FERC jurisdiction and “sale for resale.” Until DC’s rule change a few weeks ago, DC residents were not entitled to cash payment for any excess power they generated. Credit balances could accumulate on our bills, but Pepco and the other power suppliers were not obliged to cash out these balances by mailing us checks. Many sent checks anyway. But as a matter of law, the price guaranteed to the customer was zero.

That price did not come about by chance. Back in 2001, the Federal Energy Regulatory Commission (FERC) issued an order on a matter involving the MidAmerican Energy Company. FERC wrote, “There may be, over the course of the billing period, either a net sale from the individual to the utility, or a net purchase by the individual from the utility. When there is a net sale to a utility, and the individual’s generation is not a [Qualifying Facility], the individual would need to comply with the requirements of the Federal Power Act.” (A Qualifying Facility is a construct under Federal law meant to embrace non-utility generators, but conceived before residential solar was common.) The FERC quote can be read to say that if I run a surplus even in one month, I fall under federal rather than state regulation. The rationale is that I would then pushing power into the regional grid, and that’s interstate commerce, which the Constitution prevents any state from regulating.

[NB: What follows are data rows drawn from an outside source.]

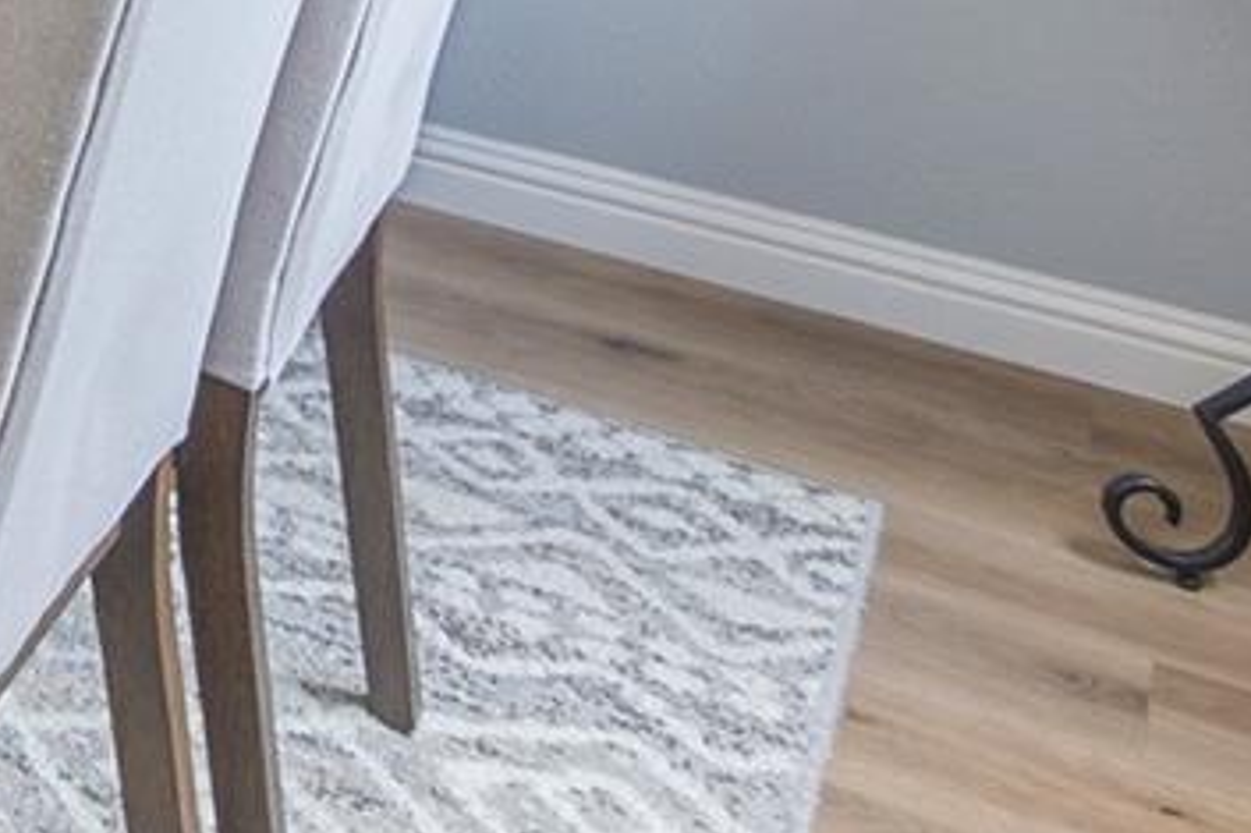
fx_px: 2362
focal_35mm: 68
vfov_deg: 16.0
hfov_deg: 19.7
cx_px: -1120
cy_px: -783
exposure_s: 1/10
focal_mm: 10
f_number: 8
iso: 320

This precedent is the reason why the PSC, when it was implementing DC’s net metering law back in 2003, was persuaded not to require cash payment for net-metering customers’ surpluses. In the legal language of electricity regulation, no “sale for resale” would then occur. Net-metering customers producing excess would just be donating it to the grid, and I guess there’s no Constitutional ban on state regulation of interstate charity(!). This is also one reason why, when this question again arose in our working group of how to pay for excess production, I did not push hard for a better deal for people who produce more than they consume.

As it happened, after DC decided in 2005 not to guarantee payment for excesses, many states did guarantee such payment, usually at a price lower than retail. So when we in DC revisited the issue in 2019, the dominant thinking seemed to be that we’d be safe if we stayed with the pack. We settled on pricing excesses at the wholesale and guaranteeing cash-out.

Events soon transpired to validate that consensus, and in dramatic fashion.

For years, some experts, notably David Raskin, have argued forcefully that FERC must make good on the logic of MidAmerican: it must wrest control of rooftop solar from the states. Others disagree (thisthis). The issue came to a head this spring when the opaquely funded New England Ratepayers Association (NERA) filed a fast-track petition pressing FERC to assert control over net metering. The petition aroused a storm of opposition, in the form of thousands of comments from citizens, state agencies, members of Congress, and environmental groups. Maybe you heard about it. On July 16, FERC dismissed the petition, arguing that it was not obliged to deal with the ambiguity now, especially since NERA had not identified anyone who was harmed by the status quo. As a matter of substance, the issue is not resolved. As a matter of politics, maybe it is. I’d guess that FERC will never want to enter the business of regulating millions of cantankerous solar owners like me.